Out of all of this, the most amusing aspect of this Bigfoot story is the fact that a reporter for the Scientific American, no doubt looking longingly back at his four-year college degree in journalism, had to actually type out the phrase indicating that the individuals who made the claim “made an announcement on a bigfoot enthusiast radio program.” A bigfoot enthusiast radio program, eh? Someone in Riyadh just put another note in their file.
I don’t quite get the allure of Bigfoot. I mean, there is a certain attraction to many creatures in the cryptzoology menagerie; the scaly, dragonesque dread of the Loch Ness Monster, perhaps, or the eerily terrifying hoop snake, or maybe the tauntingly alluring mermaid. But Bigfoot? He’s basically just an ape, only bigger. He doesn’t have any special powers and didn’t come into being via any generally accepted birth of legend, except perhaps the divine experience of ingesting peyote by our Native American ancestors. He basically lumbers around and waves off cameras like the Amish, leaving big, suspiciously asymmetrical footprints and a disappointing taste of locale.
It’s somewhat perplexing exactly why individuals make wild, easily disproven claims such as this Bigfoot find.
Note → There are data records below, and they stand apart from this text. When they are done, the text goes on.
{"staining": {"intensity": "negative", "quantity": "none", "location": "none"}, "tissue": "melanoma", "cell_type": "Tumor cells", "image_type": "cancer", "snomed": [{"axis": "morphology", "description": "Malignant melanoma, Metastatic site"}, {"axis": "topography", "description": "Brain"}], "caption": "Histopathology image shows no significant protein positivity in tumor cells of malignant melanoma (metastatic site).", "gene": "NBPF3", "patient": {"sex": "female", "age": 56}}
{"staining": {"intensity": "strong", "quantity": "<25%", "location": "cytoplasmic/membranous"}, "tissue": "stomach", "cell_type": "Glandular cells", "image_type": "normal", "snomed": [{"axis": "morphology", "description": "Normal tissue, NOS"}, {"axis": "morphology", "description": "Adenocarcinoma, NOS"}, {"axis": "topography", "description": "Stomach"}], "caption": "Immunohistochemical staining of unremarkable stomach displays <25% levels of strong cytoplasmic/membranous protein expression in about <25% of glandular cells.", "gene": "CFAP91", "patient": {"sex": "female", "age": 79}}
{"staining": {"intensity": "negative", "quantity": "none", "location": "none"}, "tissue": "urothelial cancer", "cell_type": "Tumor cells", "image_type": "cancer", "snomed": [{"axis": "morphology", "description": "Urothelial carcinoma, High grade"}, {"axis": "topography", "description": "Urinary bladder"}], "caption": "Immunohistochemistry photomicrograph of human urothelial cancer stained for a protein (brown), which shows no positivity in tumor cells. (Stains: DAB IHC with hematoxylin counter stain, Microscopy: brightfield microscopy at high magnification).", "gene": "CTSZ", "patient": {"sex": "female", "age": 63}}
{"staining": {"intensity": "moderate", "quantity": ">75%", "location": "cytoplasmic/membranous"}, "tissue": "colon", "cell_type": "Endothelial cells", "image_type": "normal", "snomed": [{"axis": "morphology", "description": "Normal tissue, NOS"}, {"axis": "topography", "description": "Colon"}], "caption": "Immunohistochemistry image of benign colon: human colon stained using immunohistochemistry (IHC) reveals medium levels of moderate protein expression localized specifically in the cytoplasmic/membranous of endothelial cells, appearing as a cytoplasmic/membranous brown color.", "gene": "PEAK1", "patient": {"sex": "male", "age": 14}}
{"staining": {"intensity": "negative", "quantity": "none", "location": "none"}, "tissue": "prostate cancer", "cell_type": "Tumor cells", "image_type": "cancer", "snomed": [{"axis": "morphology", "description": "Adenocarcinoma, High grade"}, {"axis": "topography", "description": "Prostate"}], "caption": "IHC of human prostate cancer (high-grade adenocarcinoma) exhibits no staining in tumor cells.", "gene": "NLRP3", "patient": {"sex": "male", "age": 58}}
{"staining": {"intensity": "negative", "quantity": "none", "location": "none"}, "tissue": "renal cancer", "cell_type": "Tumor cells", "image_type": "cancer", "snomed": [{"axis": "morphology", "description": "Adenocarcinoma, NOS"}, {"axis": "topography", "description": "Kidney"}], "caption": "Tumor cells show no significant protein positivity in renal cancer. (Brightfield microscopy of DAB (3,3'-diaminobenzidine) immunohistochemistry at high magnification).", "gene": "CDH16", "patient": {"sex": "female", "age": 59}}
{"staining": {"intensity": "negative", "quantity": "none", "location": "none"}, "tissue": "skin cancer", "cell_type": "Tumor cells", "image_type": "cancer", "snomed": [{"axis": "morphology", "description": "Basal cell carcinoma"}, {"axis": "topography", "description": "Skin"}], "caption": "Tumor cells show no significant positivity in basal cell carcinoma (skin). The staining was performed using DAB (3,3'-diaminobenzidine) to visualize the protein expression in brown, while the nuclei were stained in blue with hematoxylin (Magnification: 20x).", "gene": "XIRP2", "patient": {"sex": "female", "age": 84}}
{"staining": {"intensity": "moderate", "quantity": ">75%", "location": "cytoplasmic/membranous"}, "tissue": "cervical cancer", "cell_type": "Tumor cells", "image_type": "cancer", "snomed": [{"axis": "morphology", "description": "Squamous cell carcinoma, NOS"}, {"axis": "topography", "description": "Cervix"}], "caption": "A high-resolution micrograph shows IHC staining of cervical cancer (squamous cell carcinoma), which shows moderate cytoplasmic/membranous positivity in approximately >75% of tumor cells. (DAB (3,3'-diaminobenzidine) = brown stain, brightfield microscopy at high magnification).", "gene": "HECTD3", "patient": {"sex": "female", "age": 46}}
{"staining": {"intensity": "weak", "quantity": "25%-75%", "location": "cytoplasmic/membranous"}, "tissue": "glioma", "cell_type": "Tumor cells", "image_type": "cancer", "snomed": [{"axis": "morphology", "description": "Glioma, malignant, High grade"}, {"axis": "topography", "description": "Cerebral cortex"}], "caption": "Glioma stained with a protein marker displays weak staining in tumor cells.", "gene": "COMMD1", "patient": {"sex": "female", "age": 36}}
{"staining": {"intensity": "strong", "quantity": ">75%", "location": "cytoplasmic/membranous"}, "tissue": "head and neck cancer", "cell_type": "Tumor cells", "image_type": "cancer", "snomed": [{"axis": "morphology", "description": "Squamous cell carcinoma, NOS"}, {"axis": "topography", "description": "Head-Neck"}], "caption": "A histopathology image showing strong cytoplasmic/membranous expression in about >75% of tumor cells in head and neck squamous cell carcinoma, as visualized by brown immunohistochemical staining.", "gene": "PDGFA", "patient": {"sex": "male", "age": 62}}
On some level, no doubt, there’s a certain amount of self-delusion involved, the exact sort of thing that fuels the initiative of American Idol contestants, Division IV rugby enthusiasts, and House Republicans. But it certainly can’t be the entire thing. As with nearly all human endeavors, the chance that someone, at some point, is going to stop someone and say, “Hey. Maybe this is kind of a stupid idea.” It doesn’t always happen—witness New Coke, the Golden Compass, and the inexplicable success of John Mayer—but more often than not batshit craziness tends to be self-regulating. At least, that the sort of thing that lets me get to sleep at night.